Yesterday, I introduced you to the digital instrument cluster in the new QNX concept car, a specially modified Chevrolet Corvette. Today, let’s look at the car's multimedia head unit, picture here:

Among other things, the unit demonstrates how car infotainment systems can access a host of applications on smart phones and other mobile devices, such as maps for finding restaurants and geosocial apps for locating friends. In fact, the head unit supports two modes of mobile-device interaction:

  • Terminal Mode — Replicates the smart phone screen on the head unit and allows steering wheel buttons, touchscreens, and other in-car user inputs to control the smart phone. Also enables the head unit to access new mobile phone applications as they become available.

  • Apple iPod Out — Enables the head unit to display content from an iPhone or iPod touch, including music menus and album art, and to support new iPod features without software changes. Also allows users to view an interface they are familiar with.

  • These descriptions only scratch the surface of how these technologies work. For instance, the specification for Terminal Mode, which is still in development, includes provisions to reduce driver distraction, such as mechanisms that lock out unsafe apps while the car is in motion. (QNX has produced a couple of videos on these two technologies; I will provide links later this week.)

    The head unit isn’t a one-trick pony.
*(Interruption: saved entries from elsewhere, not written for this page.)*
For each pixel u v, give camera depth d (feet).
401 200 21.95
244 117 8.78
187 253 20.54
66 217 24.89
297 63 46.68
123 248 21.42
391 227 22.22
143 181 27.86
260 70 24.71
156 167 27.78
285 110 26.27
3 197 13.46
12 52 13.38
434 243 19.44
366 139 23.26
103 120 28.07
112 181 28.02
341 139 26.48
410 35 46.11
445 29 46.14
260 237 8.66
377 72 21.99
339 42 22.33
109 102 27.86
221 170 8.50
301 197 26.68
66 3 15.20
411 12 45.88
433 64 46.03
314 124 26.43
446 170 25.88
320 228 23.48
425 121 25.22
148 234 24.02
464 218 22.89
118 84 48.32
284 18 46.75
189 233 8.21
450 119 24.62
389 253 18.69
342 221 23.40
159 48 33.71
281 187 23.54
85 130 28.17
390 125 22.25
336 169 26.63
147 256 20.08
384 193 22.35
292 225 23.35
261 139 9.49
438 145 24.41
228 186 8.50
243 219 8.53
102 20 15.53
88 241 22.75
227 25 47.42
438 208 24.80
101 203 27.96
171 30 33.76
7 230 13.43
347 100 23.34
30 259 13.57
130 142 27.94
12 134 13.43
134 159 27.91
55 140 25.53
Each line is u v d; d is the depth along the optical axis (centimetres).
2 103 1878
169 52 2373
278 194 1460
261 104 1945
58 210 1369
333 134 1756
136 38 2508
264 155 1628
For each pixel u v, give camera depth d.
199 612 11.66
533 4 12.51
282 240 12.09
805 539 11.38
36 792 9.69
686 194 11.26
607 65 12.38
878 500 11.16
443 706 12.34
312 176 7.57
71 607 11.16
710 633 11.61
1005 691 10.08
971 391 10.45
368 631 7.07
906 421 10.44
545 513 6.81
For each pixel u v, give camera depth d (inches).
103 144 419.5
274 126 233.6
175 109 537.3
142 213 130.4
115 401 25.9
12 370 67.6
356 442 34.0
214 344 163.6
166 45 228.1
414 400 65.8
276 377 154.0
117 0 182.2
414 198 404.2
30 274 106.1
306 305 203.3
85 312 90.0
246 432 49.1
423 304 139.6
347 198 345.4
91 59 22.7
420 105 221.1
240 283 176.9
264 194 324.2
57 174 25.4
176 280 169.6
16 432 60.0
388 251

It also offers:
    • a reskinnable user interface (HMI) based on Adobe Flash

    • Pandora streaming audio, Webkit browsing, and Google Maps with local search

    • iAnywhere Bluetooth and hands-free calling

    • A virtual mechanic that gets OBD-II trouble codes from the vehicle CAN bus and displays them in an interactive graphic
    The virtual mechanic is especially cool. As I've mentioned elsewhere, it doesn't fix your car for you, but it can tell you when things are going south and help you take appropriate action, before the problem escalates. In fact, it can even help you find the nearest gas station or dealership.

    Like the digital instrument cluster, the head unit for the concept Corvette was built with the QNX CAR application platform, which you can learn more about here.


    Ryan Parton said...

    Hey Paul!

    What kind of hardware is powering this? Do you guys write all the drivers to control everything?

    Paul N. Leroux said...

    Hi Ryan! It's running on a Freescale i.MX51 applications processor. I'm pretty sure we wrote all the drivers.